Hello Vlad, hello Alexey,

> ---In [email protected], <joja.lists@...> wrote :

> 

> Any hints how to investigate this problem?

>  Reproducible test case would be ideal
>



I spent three days now to reproduce this with non-production system  -  no 
success so far.

I am in contact with Alexey Kovyazin who got a minidump from production system, 
but I don’t know if he found a hot path till now.

I did a VMMap dump for him too, which shows a memory usage where at the 
beginning there some blocks with different sizes, i.e. one block which could be 
approx. page_buffers*page_size, so the db cache. Then there are many many small 
blocks of 64K this is which causes the mem consumption in my opinion. However, 
don’t understand very much how FB allocates mem internally.

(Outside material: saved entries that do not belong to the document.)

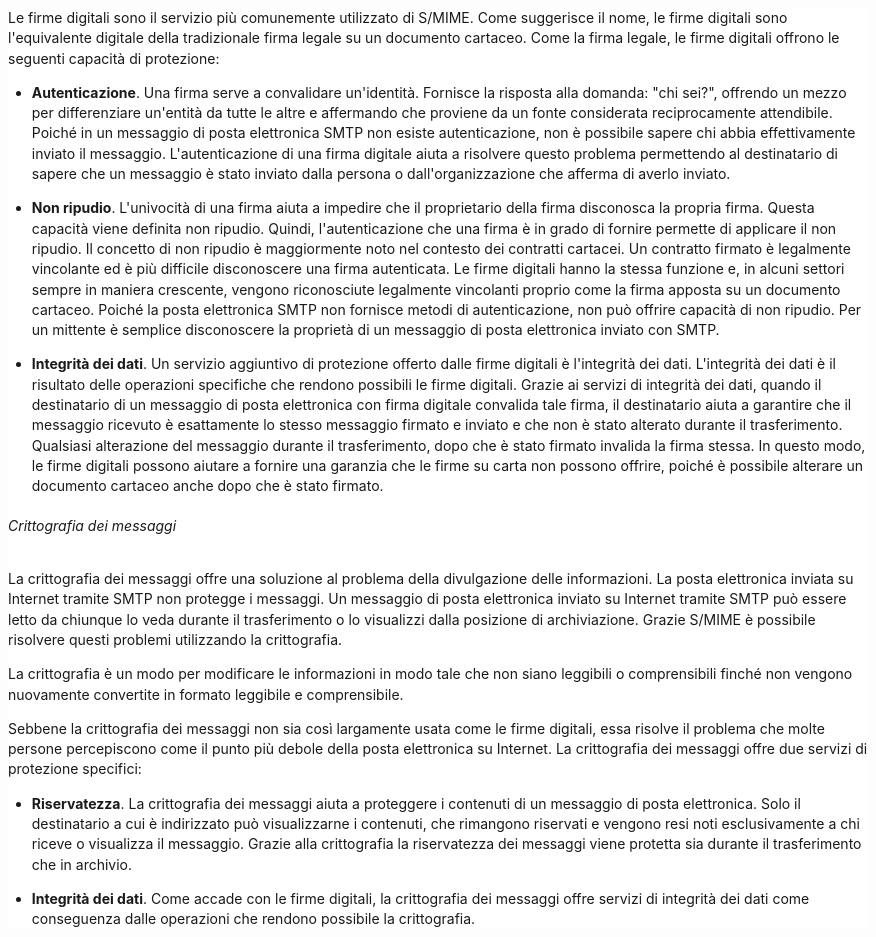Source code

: Le firme digitali sono il servizio più comunemente utilizzato di S/MIME. Come suggerisce il nome, le firme digitali sono l'equivalente digitale della tradizionale firma legale su un documento cartaceo. Come la firma legale, le firme digitali offrono le seguenti capacità di protezione:

-   **Autenticazione**. Una firma serve a convalidare un'identità. Fornisce la risposta alla domanda: "chi sei?", offrendo un mezzo per differenziare un'entità da tutte le altre e affermando che proviene da un fonte considerata reciprocamente attendibile. Poiché in un messaggio di posta elettronica SMTP non esiste autenticazione, non è possibile sapere chi abbia effettivamente inviato il messaggio. L'autenticazione di una firma digitale aiuta a risolvere questo problema permettendo al destinatario di sapere che un messaggio è stato inviato dalla persona o dall'organizzazione che afferma di averlo inviato.

-   **Non ripudio**. L'univocità di una firma aiuta a impedire che il proprietario della firma disconosca la propria firma. Questa capacità viene definita non ripudio. Quindi, l'autenticazione che una firma è in grado di fornire permette di applicare il non ripudio. Il concetto di non ripudio è maggiormente noto nel contesto dei contratti cartacei. Un contratto firmato è legalmente vincolante ed è più difficile disconoscere una firma autenticata. Le firme digitali hanno la stessa funzione e, in alcuni settori sempre in maniera crescente, vengono riconosciute legalmente vincolanti proprio come la firma apposta su un documento cartaceo. Poiché la posta elettronica SMTP non fornisce metodi di autenticazione, non può offrire capacità di non ripudio. Per un mittente è semplice disconoscere la proprietà di un messaggio di posta elettronica inviato con SMTP.

-   **Integrità dei dati**. Un servizio aggiuntivo di protezione offerto dalle firme digitali è l'integrità dei dati. L'integrità dei dati è il risultato delle operazioni specifiche che rendono possibili le firme digitali. Grazie ai servizi di integrità dei dati, quando il destinatario di un messaggio di posta elettronica con firma digitale convalida tale firma, il destinatario aiuta a garantire che il messaggio ricevuto è esattamente lo stesso messaggio firmato e inviato e che non è stato alterato durante il trasferimento. Qualsiasi alterazione del messaggio durante il trasferimento, dopo che è stato firmato invalida la firma stessa. In questo modo, le firme digitali possono aiutare a fornire una garanzia che le firme su carta non possono offrire, poiché è possibile alterare un documento cartaceo anche dopo che è stato firmato.

###### Crittografia dei messaggi

La crittografia dei messaggi offre una soluzione al problema della divulgazione delle informazioni. La posta elettronica inviata su Internet tramite SMTP non protegge i messaggi. Un messaggio di posta elettronica inviato su Internet tramite SMTP può essere letto da chiunque lo veda durante il trasferimento o lo visualizzi dalla posizione di archiviazione. Grazie S/MIME è possibile risolvere questi problemi utilizzando la crittografia.

La crittografia è un modo per modificare le informazioni in modo tale che non siano leggibili o comprensibili finché non vengono nuovamente convertite in formato leggibile e comprensibile.

Sebbene la crittografia dei messaggi non sia così largamente usata come le firme digitali, essa risolve il problema che molte persone percepiscono come il punto più debole della posta elettronica su Internet. La crittografia dei messaggi offre due servizi di protezione specifici:

-   **Riservatezza**. La crittografia dei messaggi aiuta a proteggere i contenuti di un messaggio di posta elettronica. Solo il destinatario a cui è indirizzato può visualizzarne i contenuti, che rimangono riservati e vengono resi noti esclusivamente a chi riceve o visualizza il messaggio. Grazie alla crittografia la riservatezza dei messaggi viene protetta sia durante il trasferimento che in archivio.

-   **Integrità dei dati**. Come accade con le firme digitali, la crittografia dei messaggi offre servizi di integrità dei dati come conseguenza dalle operazioni che rendono possibile la crittografia.

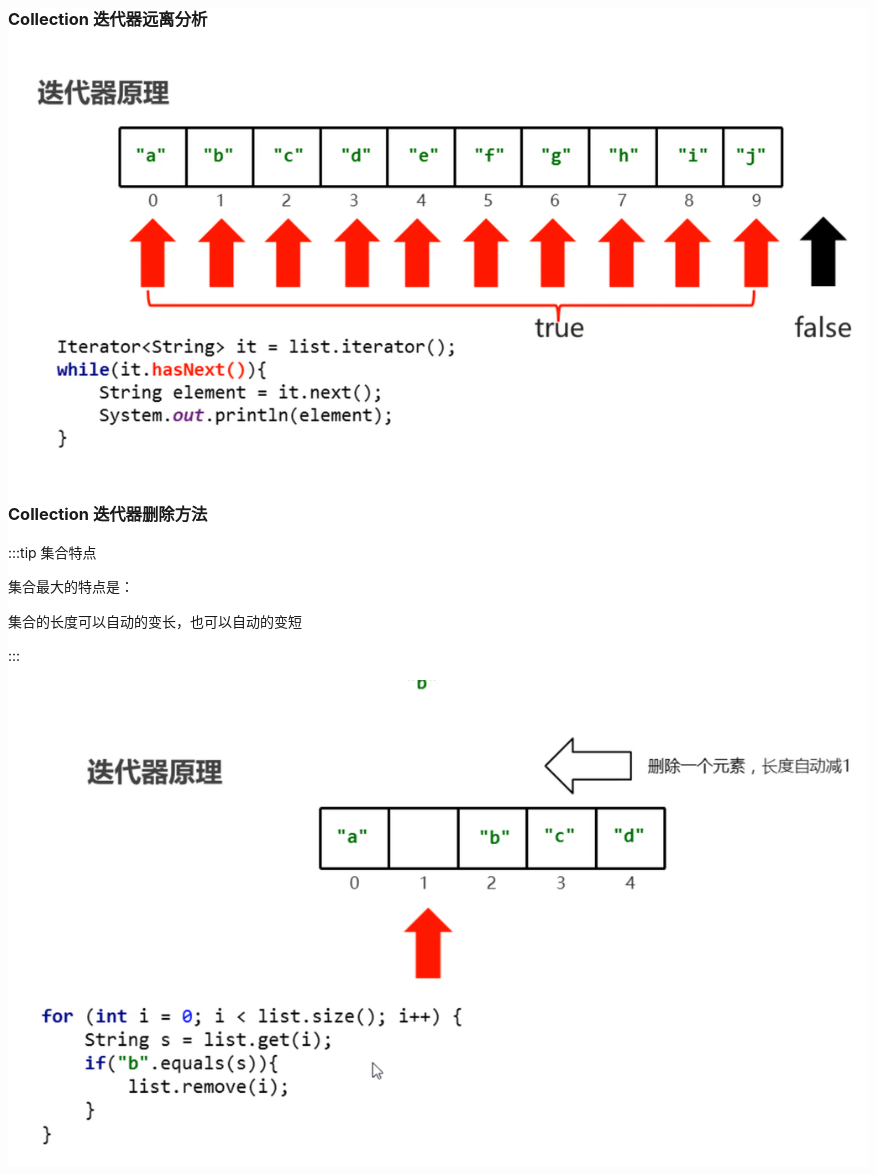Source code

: ### Collection 迭代器远离分析

![](./images/collection_5.png)

### Collection 迭代器删除方法

:::tip 集合特点

集合最大的特点是：

集合的长度可以自动的变长，也可以自动的变短

:::

![](./images/collection_6.png)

When I open the string view in VMMap, I see that these 64K blocks contain many 
times the same set of table names: LAST_MODIFICATION, WB_PRG, EVENT_DATA, 
EVENT_HEADER and NONE – which is not a table name, perhaps the character set 
name, because I use NONE as charset. I checked some 64K blocks, and they 
contain all the same pool of strings.

The application accessing the db holds some permanently open connections with 
prepared statements performing actions regularly. But there are some actions 
which are triggered by clients of my application in regular intervals, which 
open and close the db connection each time. These regular things access the 
tables whose names I found in the 64K blocks. Together with NONE (perhaps send 
to the db when performing a new connect), maybe FB is leaking here on each 
connect / disconnect, not cleaning up correctly when a connection is closed? 
Interestingly, the string view never shows strings of the data which is 
contained in the tables.

These are some observations – I do not know if they are helpful at all.